We could set the first approach as the default policy, while the second approach (which is the one that Samza uses) would be used only if the client specifies us to use more than one thread per stream task.  

Proposed Changes

For the first plan, we would have some new methods that might look something like this: 

/** Retrieves record metadata for a topic asynchronously. This method does not block.
 *  @param callback will be called when the records has been retrieved or has failed.
 *  @param storeName the name of the store the user is querying.
 * /
void getMetadataAsync(RecordCallback callback, String storeName);


/** Retrieves offsets. If num.threads.per.task >= 1, then it will return offsets out of order.
 *  @param inOrder the expectation for the offsets to be in order.
 *  @param storeName name of store being queried.
 *  @throws IllegalStateException if inorder == true when num.threads.per.task > 1
 */
Collections<StreamsMetadata> processMetadataForStore(boolean inOrder, String storeName);

The purpose of RecordCallback is analogous to KafkaConsumer's OffsetCommitCallback. The user would use this interface (or class?) to define the end behavior of a method.  It could be used to notify the user that they could move on to processing the next record, or it could be used as a feedback loop to send another request for the same record (if it failed). 

In the second plan, we will have to include a new config such as num.threads.per.task to help us ascertain the number of threads, maximum, that could be used per task. These threads would be simultaneously processing from the same task (however, ordering would no longer be guaranteed).

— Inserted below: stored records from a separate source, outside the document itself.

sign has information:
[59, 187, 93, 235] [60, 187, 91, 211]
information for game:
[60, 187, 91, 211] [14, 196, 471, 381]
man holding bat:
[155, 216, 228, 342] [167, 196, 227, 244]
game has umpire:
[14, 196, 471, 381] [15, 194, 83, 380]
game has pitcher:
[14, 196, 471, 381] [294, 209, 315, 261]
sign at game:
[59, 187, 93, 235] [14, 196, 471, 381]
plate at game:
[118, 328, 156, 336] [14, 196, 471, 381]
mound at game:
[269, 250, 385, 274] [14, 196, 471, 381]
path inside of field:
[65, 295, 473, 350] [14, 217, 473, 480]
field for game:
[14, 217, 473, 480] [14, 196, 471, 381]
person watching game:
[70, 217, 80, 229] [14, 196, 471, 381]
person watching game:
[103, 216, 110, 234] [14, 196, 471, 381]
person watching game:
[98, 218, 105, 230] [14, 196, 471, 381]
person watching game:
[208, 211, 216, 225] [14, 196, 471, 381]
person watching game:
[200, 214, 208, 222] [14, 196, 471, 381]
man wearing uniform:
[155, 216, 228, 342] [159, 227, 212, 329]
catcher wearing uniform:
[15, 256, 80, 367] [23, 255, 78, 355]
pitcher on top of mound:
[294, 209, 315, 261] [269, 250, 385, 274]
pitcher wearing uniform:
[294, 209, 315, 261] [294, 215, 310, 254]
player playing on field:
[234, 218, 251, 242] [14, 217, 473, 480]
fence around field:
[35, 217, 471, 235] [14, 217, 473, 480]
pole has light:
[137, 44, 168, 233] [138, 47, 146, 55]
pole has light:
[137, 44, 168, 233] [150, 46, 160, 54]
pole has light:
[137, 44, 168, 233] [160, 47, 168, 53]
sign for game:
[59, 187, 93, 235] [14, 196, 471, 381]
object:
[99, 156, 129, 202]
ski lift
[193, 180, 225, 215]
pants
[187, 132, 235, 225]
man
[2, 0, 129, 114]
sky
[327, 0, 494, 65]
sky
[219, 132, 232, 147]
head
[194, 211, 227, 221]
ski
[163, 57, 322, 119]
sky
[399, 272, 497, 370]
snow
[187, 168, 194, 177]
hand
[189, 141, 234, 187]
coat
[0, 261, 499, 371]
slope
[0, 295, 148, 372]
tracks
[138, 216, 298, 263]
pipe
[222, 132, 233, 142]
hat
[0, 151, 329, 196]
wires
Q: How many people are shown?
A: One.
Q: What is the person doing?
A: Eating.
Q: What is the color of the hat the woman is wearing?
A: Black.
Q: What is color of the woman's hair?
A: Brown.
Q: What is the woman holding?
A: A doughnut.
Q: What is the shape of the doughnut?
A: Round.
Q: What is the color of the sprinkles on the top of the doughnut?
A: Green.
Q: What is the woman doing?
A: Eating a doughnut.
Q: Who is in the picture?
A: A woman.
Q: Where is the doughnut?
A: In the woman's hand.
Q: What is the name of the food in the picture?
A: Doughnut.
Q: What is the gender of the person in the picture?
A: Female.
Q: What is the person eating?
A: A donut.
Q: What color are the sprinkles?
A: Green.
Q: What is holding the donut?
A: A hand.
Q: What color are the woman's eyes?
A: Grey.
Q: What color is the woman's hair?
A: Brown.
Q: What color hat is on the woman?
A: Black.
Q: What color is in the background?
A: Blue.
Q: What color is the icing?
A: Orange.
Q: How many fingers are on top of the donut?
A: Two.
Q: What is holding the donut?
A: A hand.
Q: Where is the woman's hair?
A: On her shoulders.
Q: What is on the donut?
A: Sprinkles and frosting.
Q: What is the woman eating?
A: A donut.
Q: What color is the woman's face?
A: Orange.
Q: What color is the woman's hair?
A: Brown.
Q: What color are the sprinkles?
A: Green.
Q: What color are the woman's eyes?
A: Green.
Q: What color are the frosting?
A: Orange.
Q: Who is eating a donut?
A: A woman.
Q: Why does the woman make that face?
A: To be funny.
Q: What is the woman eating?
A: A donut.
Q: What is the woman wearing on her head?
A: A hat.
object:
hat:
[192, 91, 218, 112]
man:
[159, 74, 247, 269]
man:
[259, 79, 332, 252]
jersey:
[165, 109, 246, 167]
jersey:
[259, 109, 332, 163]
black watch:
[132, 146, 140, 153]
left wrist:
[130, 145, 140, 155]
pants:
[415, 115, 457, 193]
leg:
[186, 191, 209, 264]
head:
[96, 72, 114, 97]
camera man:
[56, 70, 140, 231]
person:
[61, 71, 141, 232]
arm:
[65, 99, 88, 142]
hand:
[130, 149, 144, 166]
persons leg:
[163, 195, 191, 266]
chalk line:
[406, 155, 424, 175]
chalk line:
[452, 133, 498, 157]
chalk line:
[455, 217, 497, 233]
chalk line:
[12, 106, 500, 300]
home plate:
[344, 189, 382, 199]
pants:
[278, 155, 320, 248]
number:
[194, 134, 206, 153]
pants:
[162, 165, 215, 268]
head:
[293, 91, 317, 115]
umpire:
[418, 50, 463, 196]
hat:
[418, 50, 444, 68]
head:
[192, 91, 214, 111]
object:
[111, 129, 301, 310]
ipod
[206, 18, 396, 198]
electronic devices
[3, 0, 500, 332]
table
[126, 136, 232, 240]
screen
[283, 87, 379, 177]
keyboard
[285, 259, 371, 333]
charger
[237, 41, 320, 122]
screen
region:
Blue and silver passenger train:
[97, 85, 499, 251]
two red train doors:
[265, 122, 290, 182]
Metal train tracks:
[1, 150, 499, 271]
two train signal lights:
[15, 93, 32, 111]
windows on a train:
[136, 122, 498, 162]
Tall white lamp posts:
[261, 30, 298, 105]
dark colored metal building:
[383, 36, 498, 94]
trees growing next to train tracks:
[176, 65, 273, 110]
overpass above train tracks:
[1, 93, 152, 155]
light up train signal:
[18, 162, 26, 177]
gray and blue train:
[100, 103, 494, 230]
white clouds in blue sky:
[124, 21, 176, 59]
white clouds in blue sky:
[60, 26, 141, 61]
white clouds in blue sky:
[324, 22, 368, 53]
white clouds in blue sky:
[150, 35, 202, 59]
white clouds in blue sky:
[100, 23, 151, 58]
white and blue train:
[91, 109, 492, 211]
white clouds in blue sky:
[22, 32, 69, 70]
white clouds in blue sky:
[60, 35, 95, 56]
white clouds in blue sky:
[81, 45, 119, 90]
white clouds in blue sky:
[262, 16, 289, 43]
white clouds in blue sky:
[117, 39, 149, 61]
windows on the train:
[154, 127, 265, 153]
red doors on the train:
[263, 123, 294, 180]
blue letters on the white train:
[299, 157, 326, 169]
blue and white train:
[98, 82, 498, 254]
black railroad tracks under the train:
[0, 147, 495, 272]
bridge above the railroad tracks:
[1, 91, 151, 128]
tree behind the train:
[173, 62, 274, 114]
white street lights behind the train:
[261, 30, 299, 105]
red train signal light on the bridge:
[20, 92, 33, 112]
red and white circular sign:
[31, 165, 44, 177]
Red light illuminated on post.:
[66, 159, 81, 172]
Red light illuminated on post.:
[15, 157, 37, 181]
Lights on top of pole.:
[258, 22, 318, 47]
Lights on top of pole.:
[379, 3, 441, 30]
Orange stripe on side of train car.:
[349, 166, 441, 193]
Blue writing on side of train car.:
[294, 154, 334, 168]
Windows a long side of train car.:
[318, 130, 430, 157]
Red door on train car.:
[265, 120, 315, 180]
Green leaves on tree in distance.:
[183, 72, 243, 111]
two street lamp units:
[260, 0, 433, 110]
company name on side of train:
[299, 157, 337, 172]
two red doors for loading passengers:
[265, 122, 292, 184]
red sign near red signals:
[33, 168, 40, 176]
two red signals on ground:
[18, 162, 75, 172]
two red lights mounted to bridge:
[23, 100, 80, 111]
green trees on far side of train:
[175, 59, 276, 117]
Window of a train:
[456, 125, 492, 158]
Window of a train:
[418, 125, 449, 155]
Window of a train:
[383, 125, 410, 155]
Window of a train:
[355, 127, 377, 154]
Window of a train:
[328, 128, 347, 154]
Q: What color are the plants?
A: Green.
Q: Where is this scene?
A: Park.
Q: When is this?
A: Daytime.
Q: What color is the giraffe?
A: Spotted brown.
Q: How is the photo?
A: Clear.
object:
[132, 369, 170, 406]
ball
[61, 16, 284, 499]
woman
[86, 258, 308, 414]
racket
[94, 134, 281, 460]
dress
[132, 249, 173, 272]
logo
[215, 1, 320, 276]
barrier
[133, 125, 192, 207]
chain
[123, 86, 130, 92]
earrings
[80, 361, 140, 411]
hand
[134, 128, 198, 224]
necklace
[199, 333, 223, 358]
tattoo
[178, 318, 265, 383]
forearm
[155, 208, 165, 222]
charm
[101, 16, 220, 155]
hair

If num.threads.per.task is equal to one, then we go to our default policy. Otherwise, we would go with the second one. Please note that if getMetadataAsnyc was supported for the case where num.threads.per.task is greater than one, than there will be multiple calls to the user-provided callback because the request would be split into multiple asynchronous threads (who does not have any communications with one another). The callback could be seen below:

public interface RecordCallback {
    /** A method which can be used by the client to define the behavior of the code after the metadata has been retrieved.
	 *  @param exc      An exception if one had occurred 
     *  @param metadata The metadata retrieved (that is if successfully)
     */
	public void onComplete(KafkaException exc, Collection<StreamsMetadata> metadata);
}

Alternatives

There is a possibility where getMetadataAsync could call the given RecordCallback once even though we might be splitting the work into multiple threads. When implementing this change, the most likely approach will be having a primary thread acting as a parent for the other threads (i.e. it decides when threads are terminated and executed). The child threads will not have the original callback, but instead a modified one. These modified callbacks are used to notify the parent thread when they are done processing their respective tasks and once all threads are done processing, then we call the callback to maintain behavior. It really comes down to how it works out in the code, but it is worth consideration.

Compatibility, Deprecation, and Migration Plan

There might be some problems if a new KafkaStreams instance is brought online in which it gives the offsets out of order when the user is expecting it to be in-order. So in order to maintain the old behavior, we will keep the current structure of Kafka Streams methods intact (although some of its statements might have to be tweaked to accommodate for the new change).

There are no considerations for deprecation, particularly since we are adding a new capability, not upgrading a preexisting one. 

However, if the user calls for records expecting it to be in-order and it's not. Then an exception will be thrown notifying the client that the configs are incompatible with their method request.

For example, the original metadataForStore method will call processMetadataForStore(boolean inOrder) with inOrder having a value of true. If the configs indicated that we are processing using multiple threads, then an exception will be thrown. 

Rejected Alternatives

If there are alternative ways of accomplishing the same thing, what were they? The purpose of this section is to motivate why the design is the way it is and not some other way.